Les Chercheuses d’or offre des numéros dansés singuliers, dans le style donc très abouti de Busby Berkeley. L’art cinétique du chorégraphe laisse néanmoins une drôle d’impression. Sans développer sur les effets d’optique et d’hypnose (les girls ondulant les unes derrières les autres…), ou sur l’érotisme d’une scène (les ombres chinoises de Pettin’ in the Park chanté par Ruby Keeler et Dick Powell -érotisme sur lequel insiste les photographies et les affiches de promotion-), c’est tout autre chose qui nous vient à l’esprit en voyant le travail réalisé par l’ancien étudiant en école militaire, puis ancien combattant de la Grande Guerre, finalement devenu le chorégraphe incontournable à Hollywood des années 1930 et 1940. Parce que les danseuses portent les mêmes costumes et répètent toutes les mêmes mouvements (en général sans se déplacer beaucoup), la caméra toujours allant et venant vers elles (plan de coupe, zoom, travelling), Berkeley fait de nous les spectateurs d’une sorte de « ballet tayloriste ». Les filles sont uniformisées, pour ne pas dire standardisées. Elles sont surtout marchandisées. La répétition des gestes et les défilés (comme sur les tapis roulant au sol qui fait circuler les danseurs dans le dernier numéro) évoquent le travail à la chaîne. C’est pourquoi, à une époque où le cinéma tourne à plein régime comme dans l’industrie automobile des années 1920, Busby Berkeley semble s’adonner à une industrialisation même de l’esthétique cinématographique, un peu comme l’aboutissement d’un système qui se déployait jusque dans la forme de ses produits et alors que Charlie Chaplin n’en a pas encore dénoncer les perversions dans ses célèbres Temps modernes (1936).

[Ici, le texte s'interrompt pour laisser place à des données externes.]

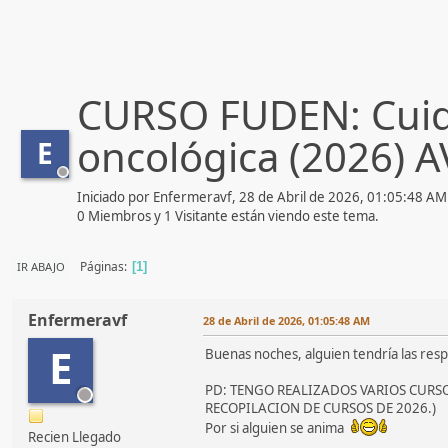
CURSO FUDEN: Cuida
oncológica (2026) A
E
Iniciado por Enfermeravf, 28 de Abril de 2026, 01:05:48 AM
0 Miembros y 1 Visitante están viendo este tema.
Páginas
IR ABAJO
1
Enfermeravf
28 de Abril de 2026, 01:05:48 AM
E
Buenas noches, alguien tendría las res
PD: TENGO REALIZADOS VARIOS CURS
RECOPILACION DE CURSOS DE 2026.)
Por si alguien se anima
Recien Llegado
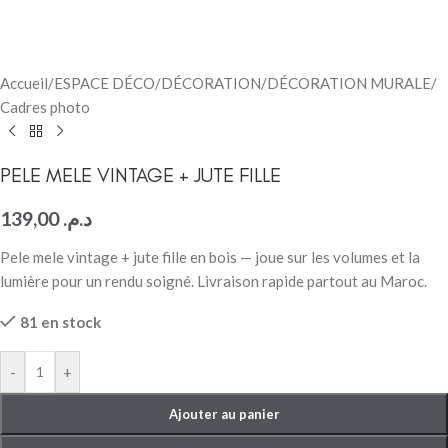
Accueil
/
ESPACE DÉCO
/
DÉCORATION
/
DÉCORATION MURALE
/
Cadres photo
PELE MELE VINTAGE + JUTE FILLE
139,00
د.م.
Pele mele vintage + jute fille en bois — joue sur les volumes et la
lumière pour un rendu soigné. Livraison rapide partout au Maroc.
81 en stock
-
+
Ajouter au panier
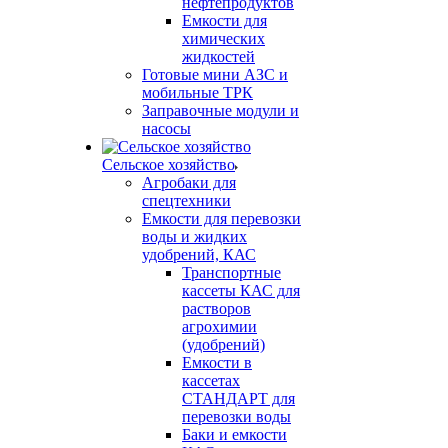
нефтепродуктов
Емкости для
химических
жидкостей
Готовые мини АЗС и
мобильные ТРК
Заправочные модули и
насосы
Сельское хозяйство
Агробаки для
спецтехники
Емкости для перевозки
воды и жидких
удобрений, КАС
Транспортные
кассеты КАС для
растворов
агрохимии
(удобрений)
Емкости в
кассетах
СТАНДАРТ для
перевозки воды
Баки и емкости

Le scénario peut paraître un brin décousu jusqu’à éventuellement donner l’impression d’un collage. Par exemple, on commence le film avec Fay (Ginger Rogers), mais le récit la délaisse pour ne plus porter que sur le couple Polly et Brad (Ruby Keeler et Dick Powell). De même, une intrigue veut faire planer un doute sur la réelle identité de Brad, mais à part deux allusions, on passe rapidement à autre chose. Ces défauts ne sont pas gênants et la dernière mise en scène chantée et dansée les balaye sans difficulté.

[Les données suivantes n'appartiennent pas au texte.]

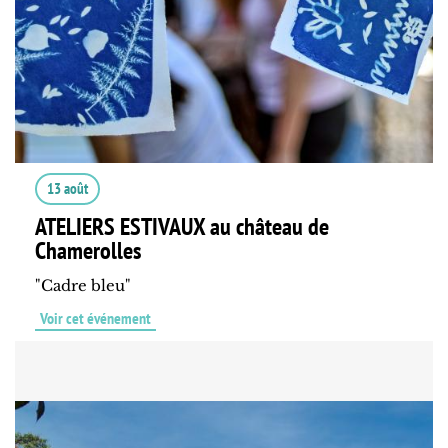
13 août
ATELIERS ESTIVAUX au château de
Chamerolles
"Cadre bleu"
Voir cet événement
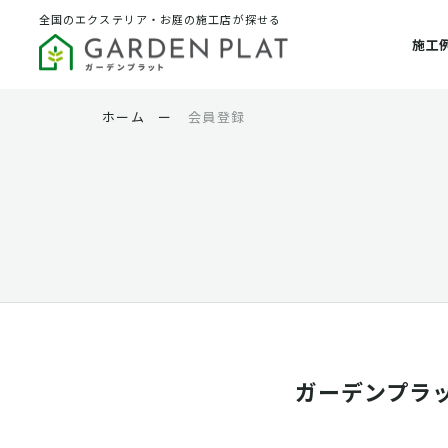
全国のエクステリア・お庭の施工店が探せる
施工
ホーム
ー
会員登録
ガーデンプラ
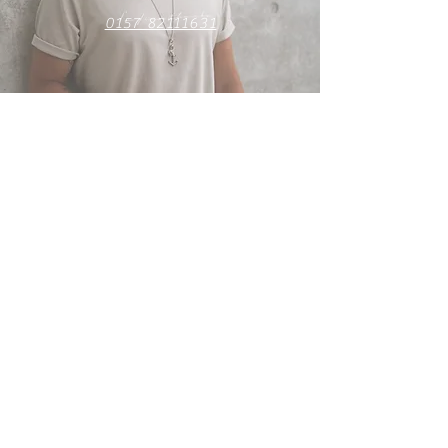
0157 82111631
Besuche mich auf Facebook
Impressum
Datenschutz
AGB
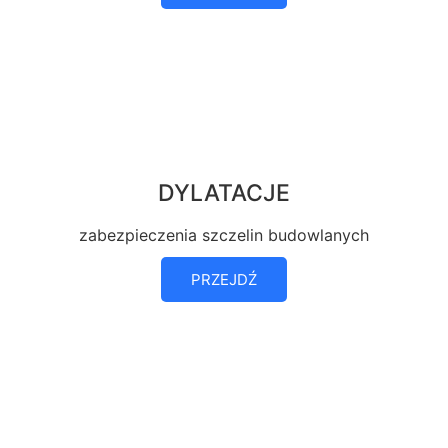
DYLATACJE
zabezpieczenia szczelin budowlanych
PRZEJDŹ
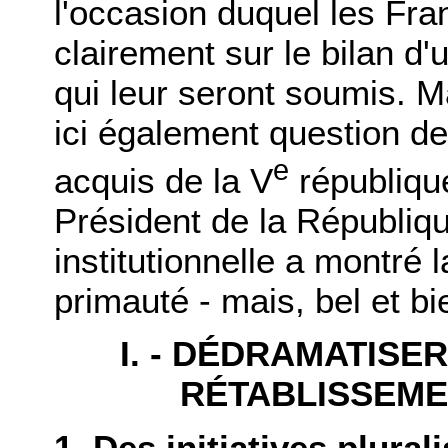
l'occasion duquel les Fra
clairement sur le bilan d'u
qui leur seront soumis. M
ici également question de
e
acquis de la V
républiqu
Président de la Républiqu
institutionnelle a montré l
primauté - mais, bel et bie
I. - DÉDRAMATISER
RÉTABLISSEME
1. Des initiatives plurali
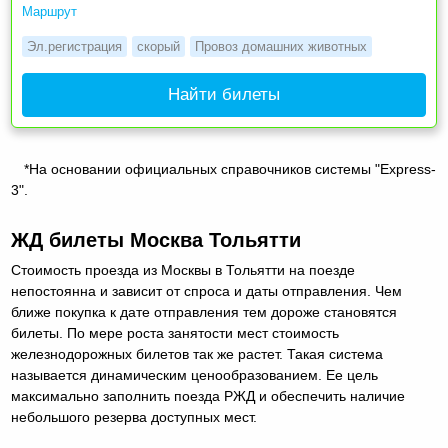
Маршрут
Эл.регистрация
скорый
Провоз домашних животных
Найти билеты
*На основании официальных справочников системы "Express-
3".
ЖД билеты Москва Тольятти
Стоимость проезда из Москвы в Тольятти на поезде
непостоянна и зависит от спроса и даты отправления. Чем
ближе покупка к дате отправления тем дороже становятся
билеты. По мере роста занятости мест стоимость
железнодорожных билетов так же растет. Такая система
называется динамическим ценообразованием. Ее цель
максимально заполнить поезда РЖД и обеспечить наличие
небольшого резерва доступных мест.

Dès les premières paroles de Remember My Forgotten Man, Joan Blondell nous captive. Appuyée par la contralto Etta Moten au refrain (que l’on retrouve au chant dans Carioca), la chanson prend plus de gravité et d’ampleur. Les images sont en parfait raccord. Quand la caméra quitte la rue aux allures expressionnistes et fixe les gens à leur fenêtre, les images rappellent les photographies de Dorothea Lange. Puis, le numéro se déploie en une évocation de la guerre, le retour des soldats oubliés et plongés dans la détresse, passant des files de blessés à celles des soupes populaires. Le final est à la fois grandiose et sensible, lorsque le chœur dans la déploration accompagne Joan Blondell qui réclame qu’on lui rende son homme brisé. Face à elle, la foule des pauvres tend ses bras. On peut alors repenser au premier numéro et au contraste offert entre le début et la fin du film. Quand les filles chantaient et dansaient au milieu des dollars et dans une insouciance qui ne pouvait être que tout à fait fictive en 1933.